第107話

「サーシャさん。しっかりしてください」

「うぅ・・・。トキノリ様?安心してください」

トキノリは撃たれた部分を確認する。

着ていた服に穴が開いているだけで血は流れていなかった。

「怪我してない・・・?」

「当然です。防弾チョッキを着ていましたから」

そう言ってサーシャは顔を歪めつつも立ち上がった。

「制圧は終わりましたね?」

「はい。全員を拘束しました」

トキノリがサーシャのことを気にしている間に護衛チームは仕事を完璧にこなし誘拐犯達を拘束していた。

「はぁ・・・。何事もなくてよかったです」

「貴方も怪我はないですね?」

サーシャはマリーに確認する。

「はい。
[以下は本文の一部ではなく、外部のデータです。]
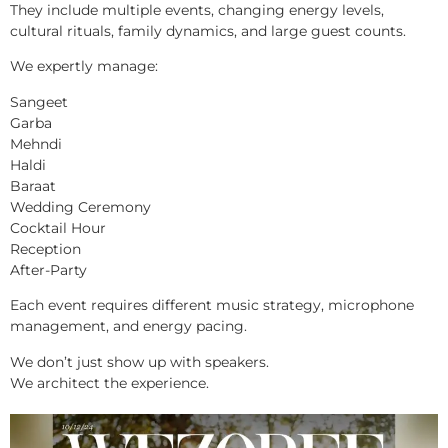
They include multiple events, changing energy levels,
cultural rituals, family dynamics, and large guest counts.
We expertly manage:
Sangeet
Garba
Mehndi
Haldi
Baraat
Wedding Ceremony
Cocktail Hour
Reception
After-Party
Each event requires different music strategy, microphone
management, and energy pacing.
We don’t just show up with speakers.
We architect the experience.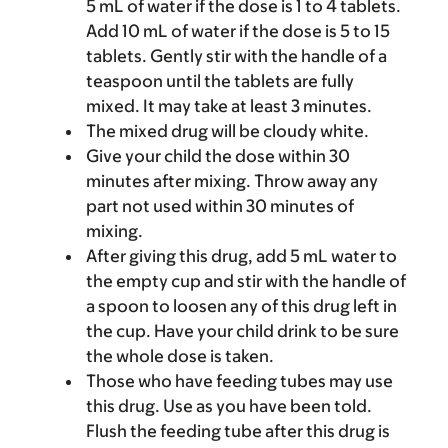
5 mL of water if the dose is 1 to 4 tablets.
Add 10 mL of water if the dose is 5 to 15
tablets. Gently stir with the handle of a
teaspoon until the tablets are fully
mixed. It may take at least 3 minutes.
The mixed drug will be cloudy white.
Give your child the dose within 30
minutes after mixing. Throw away any
part not used within 30 minutes of
mixing.
After giving this drug, add 5 mL water to
the empty cup and stir with the handle of
a spoon to loosen any of this drug left in
the cup. Have your child drink to be sure
the whole dose is taken.
Those who have feeding tubes may use
this drug. Use as you have been told.
Flush the feeding tube after this drug is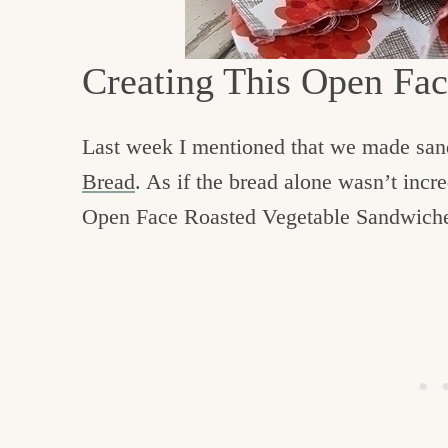
c
h
Creating This Open Fa
e
n
Last week I mentioned that we made sa
a
Bread
. As if the bread alone wasn’t inc
n
Open Face Roasted Vegetable Sandwich
d
i
n
l
i
f
e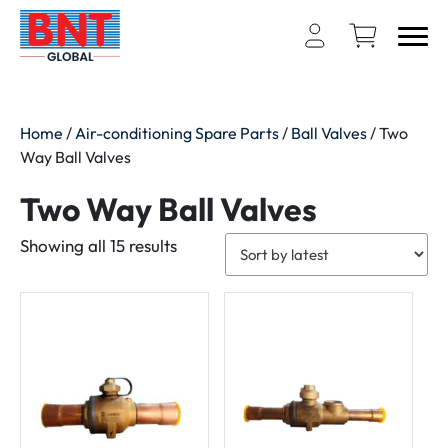
Home
/
Air-conditioning Spare Parts
/
Ball Valves
/ Two
Way Ball Valves
Two Way Ball Valves
Sorted
Showing all 15 results
by
latest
怪我はありません」

「そうですか。巻き込んでしまってすみませんでした」

「いえ。こうして助けにきてくれましたし」

「トキノリ様。ご提案があります」

「何ですか?」

「彼女は今後もこう言った輩に狙われる可能性があります」

「そうですね・・・。その可能性はありますね」

「なので、新部署を立ち上げませんか?」

「新部署ですか?」

「はい。彼女の仕事ぶりは確認済みですので採掘部門を新たに作って任せようかと思うんですけどいかがですか?」

「採掘部門ですか・・・。悪くないですね」

「では、決定ということで」

「あの・・・。どういうことですか?」

マリーはいまいち状況を把握できていないようだ。

「貴方をユーリ運送会社にスカウトします」

「へっ・・・?」

「待遇面も補償しますからどうですか?」

「私なんかでいいんですか?」

「マリー。うちの会社に来るのは嫌かな?」

トキノリは駄目押しにそう提案する。

「いえ。喜んで行かせてもらいます」

「では、今後ともよろしくお願いしますね」

「トキノリ様。採掘部門を作るにあたり許可をいただきたいことがあります」

「なんですか?」

「1人だけというのもあれですから、目をつけていた人も雇っていいですか?」

「構いませんよ」

「ご許可いただきありがとうございます」

トキノリ達が今後の話をしていると外が騒がしくなる。

「どうやら星系軍の方も到着したようですね。犯人達を引き渡してきてください」

「了解しました」

「さてと・・・。残りの方々はわかっていますね?」

「わかっています」

そう言って残った面々が部屋を物色しはじめた。

「何をしているんですか?」

「黒幕が誰かわかっていませんから。それに繋がるような何かがないかと思いまして」

「なるほど・・・」

トキノリとマリーは作業をしている面々の邪魔をしないようにじっとしているしかなかった。

「トキノリさん。助けにきてくれてありがとうございます」

「いえ。巻き込んだようなものですから・・・」

「それでもです。本当にありがとうございます」

マリーはそう言って何度もお礼を言ってくるのだった。